With that in mind, the White Sox acquired the 27-year-old in a Nov. 1 trade that sent low Class A first baseman Justin Yurchak to Los Angeles. They promptly added Banuelos to the 40-man roster to retain his rights.

“Very interesting guy,” Hahn said of Banuelos. “He was once a top prospect before the injuries derailed him. At one point, I think he was viewed as potentially untouchable by the Yankees as he was on his ascent. He’s obviously had some setbacks, but he pitched last year without restriction. His stuff seemed to come back to the level it was at before.”

In 31 games (18 starts) with Oklahoma City last year, Banuelos went 9-7, 3.73 while finishing fifth in the Pacific Coast League with 127 strikeouts.

Signed by the Yankees in 2008 as a 17-year-old phenom out of Mexico, Banuelos was tracking in the right direction until he missed the 2013 season after having Tommy John surgery.

He had another procedure in 2015 to remove bone spurs from his elbow, but Banuelos has gradually gotten back up to speed, particularly with his fastball.

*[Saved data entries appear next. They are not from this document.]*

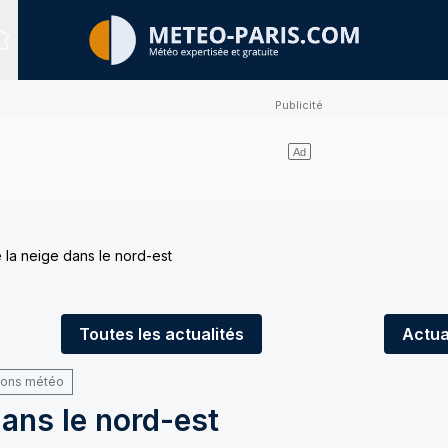
Sites expertisés
 la neige dans le nord-est
Toutes
les actualités
Actua
ions météo
dans le nord-est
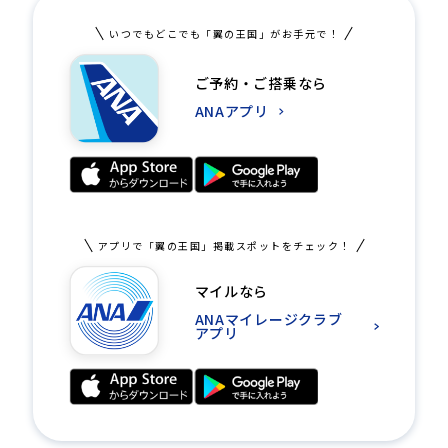
いつでもどこでも「翼の王国」がお手元で！
ご予約・ご搭乗なら
ANAアプリ
アプリで「翼の王国」掲載スポットをチェック！
マイルなら
ANAマイレージクラブ
アプリ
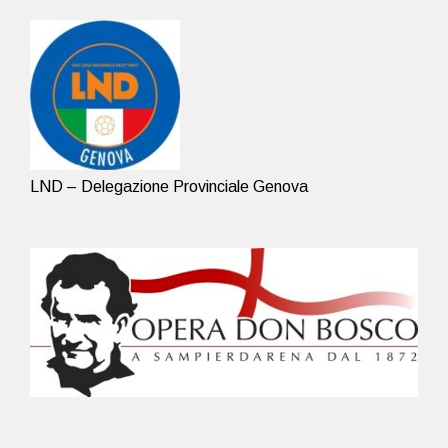
LND – Delegazione Provinciale Genova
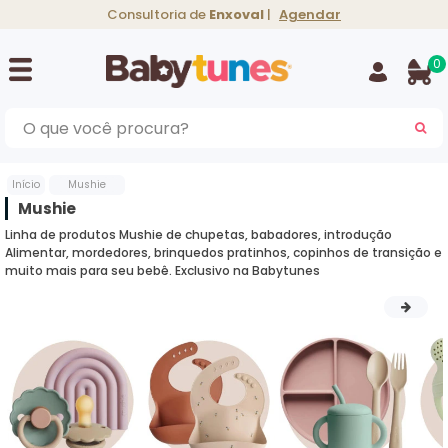
Consultoria de
Enxoval
|
Agendar
0
BU
Início
Mushie
Mushie
Linha de produtos Mushie de chupetas, babadores, introdução
Alimentar, mordedores, brinquedos pratinhos, copinhos de transição e
muito mais para seu bebê. Exclusivo na Babytunes
Vicks Infantil
Philips Avent
Cangurus
Kiddo
Kiddo
Gripes e Resfriados
Bebês conforto
Suplementos e
Silver Cross
Medela
Preparadores de
Aspirador Nasal
Teste de Alcool
Nuna
vitaminas
Fórmulas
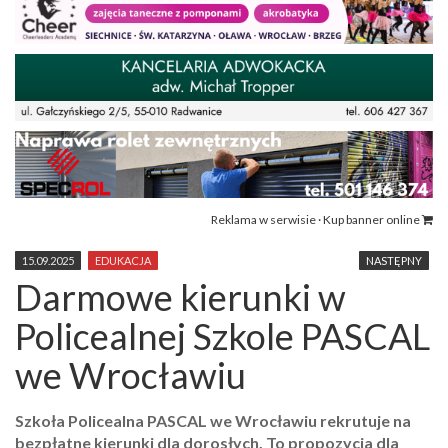
Reklama w serwisie · Kup banner online
15.09.2025
EDUKACJA
NASTĘPNY
Darmowe kierunki w
Policealnej Szkole PASCAL
we Wrocławiu
Szkoła Policealna PASCAL we Wrocławiu rekrutuje na
bezpłatne kierunki dla dorosłych. To propozycja dla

Banuelos will likely compete with Dylan Covey for the final spot in the big league rotation.

Banuelos has spent 11 seasons in pro ball but part of only one in the big leagues. He pitched 26 innings for the Braves in 2016.

Because Banuelos is out of minor league options, Chicago could keep him on the 25-man roster as a reliever.

“He brings lefthanded starting ability to the organization,” farm director Chris Getz said. “He’s a player we identified early on in the offseason who can come right into spring training and compete for major league innings.”